Video games are another form of entertainment that can be a valuable tool for teaching kids about financial literacy and money management—and they may not even realize they are learning. Some games (like The Sims), are overt about teaching money management skills; others like Minecraft and Animal Crossing are more subtle and simply incorporate budgeting as part of regular gameplay. Here are some video games that can be used to teach kids about financial literacy:

Animal Crossing

  • Animal Crossing (E for Everyone, Ages 3+, Single or Multiplayer) is a popular Nintendo video game that has been around since 2001. The newest version, Animal Crossing: New Horizons, is an excellent game for teaching kids about financial literacy. In the game, players must manage their finances, earn bells (money), and make wise investments to improve their island and keep their adorable animal residents happy. The game has no built-in ending, but throughout the gameplay process, there are lots of opportunities to learn about home (and loan) ownership, savings accounts, the “stalk” market, and frugal living.


  • Minecraft (E for Everyone, Ages 10+, Single or Multiplayer) is another popular video game that can be used to teach kids about financial literacy (among other things). In the game, players must gather resources, build structures, and manage their inventory to survive. Minecraft also has a marketplace where players can buy and sell virtual goods. This type of gameplay not only teaches kids how to spend and make money, but also the impact of supply and demand. The makers of Minecraft are aware of its educational value—so much so that they’ve built an entire platform designed for the purpose called Minecraft: Education Edition. This platform is often used by teachers and parents who want to give kids fun ways to learn about economics, math, literacy, and creative thinking. 

The Sims/SimCity

  • The Sims (T for Teens, Ages 12+, Single Player) is a series of social simulation games that teach kids about small-scale (and large-scale) money management. It also happens to be one of the most successful video game franchises of all time. Players choose a profession, go to work, earn an income, and manage a work-life balance—for better or worse. The Sims games offer an excellent way to discover the joys of good budgeting while also learning the ramifications of poor money management.

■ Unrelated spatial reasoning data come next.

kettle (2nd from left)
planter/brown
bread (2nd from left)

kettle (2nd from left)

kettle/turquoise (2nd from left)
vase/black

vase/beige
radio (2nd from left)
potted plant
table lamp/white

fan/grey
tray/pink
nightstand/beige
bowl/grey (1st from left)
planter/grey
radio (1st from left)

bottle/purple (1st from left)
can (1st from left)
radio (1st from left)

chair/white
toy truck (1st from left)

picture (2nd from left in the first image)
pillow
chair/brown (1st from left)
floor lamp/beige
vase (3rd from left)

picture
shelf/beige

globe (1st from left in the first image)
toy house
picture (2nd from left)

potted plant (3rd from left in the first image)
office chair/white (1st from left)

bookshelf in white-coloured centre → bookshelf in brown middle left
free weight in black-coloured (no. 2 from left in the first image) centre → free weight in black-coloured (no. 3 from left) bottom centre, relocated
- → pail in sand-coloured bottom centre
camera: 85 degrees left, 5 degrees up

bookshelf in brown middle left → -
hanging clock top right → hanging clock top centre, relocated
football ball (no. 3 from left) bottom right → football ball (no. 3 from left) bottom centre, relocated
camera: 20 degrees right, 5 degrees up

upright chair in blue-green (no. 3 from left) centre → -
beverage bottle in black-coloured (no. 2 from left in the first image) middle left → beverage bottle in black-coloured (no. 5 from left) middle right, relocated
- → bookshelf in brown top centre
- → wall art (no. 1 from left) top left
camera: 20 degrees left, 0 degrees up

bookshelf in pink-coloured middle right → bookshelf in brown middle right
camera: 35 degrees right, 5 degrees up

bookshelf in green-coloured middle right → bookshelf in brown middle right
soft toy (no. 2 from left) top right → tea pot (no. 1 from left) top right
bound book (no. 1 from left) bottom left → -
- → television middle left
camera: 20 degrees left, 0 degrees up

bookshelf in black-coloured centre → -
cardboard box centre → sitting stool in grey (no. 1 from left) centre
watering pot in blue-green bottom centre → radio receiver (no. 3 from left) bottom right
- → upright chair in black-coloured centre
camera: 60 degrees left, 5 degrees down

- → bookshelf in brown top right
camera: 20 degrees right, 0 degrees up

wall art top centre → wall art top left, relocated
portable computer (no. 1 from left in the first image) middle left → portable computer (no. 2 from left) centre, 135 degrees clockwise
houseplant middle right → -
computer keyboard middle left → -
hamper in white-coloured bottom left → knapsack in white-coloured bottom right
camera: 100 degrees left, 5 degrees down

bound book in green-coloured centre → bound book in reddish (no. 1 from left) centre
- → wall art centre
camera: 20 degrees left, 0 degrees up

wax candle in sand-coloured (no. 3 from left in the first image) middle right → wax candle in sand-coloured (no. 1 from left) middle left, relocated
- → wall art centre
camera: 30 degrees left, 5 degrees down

In one spinoff, SimCity, players oversee a city and must manage its budget, make investments, and balance the needs of their citizens with the city’s financial health.

Stardew Valley

  • Stardew Valley (E for Everyone, Ages 10+, Single or Multiplayer) is a role-playing game that focuses on resource management and smart investments. At the beginning of the game, the player inherits a family farm and must balance the incomes and expenditures of the farm to keep it thriving. Along the way, there are ample opportunities to choose how (or if) the farm will make money—from selecting which crops to grow to deciding how you want to interact with the other townspeople.

If you are looking for online options, there are a few standout options. The U.S. Mint, for example, has put out an entire website devoted to teaching kids money management skills. It includes coloring pages, fun facts, coin-collecting tips, and games that help kids identify coins, spend on a budget, and make change. For the little sports fan in your life, there’s also Financial Football a game that comes from the collaboration between Visa and the NFL. The game is centered on educating youth about personal finance by using football for motivation Teams can compete by answering financial questions to earn yardage and score touchdowns. You can play as your favorite team, choose your game difficulty, decide on the game length, and choose between single or multiplayer.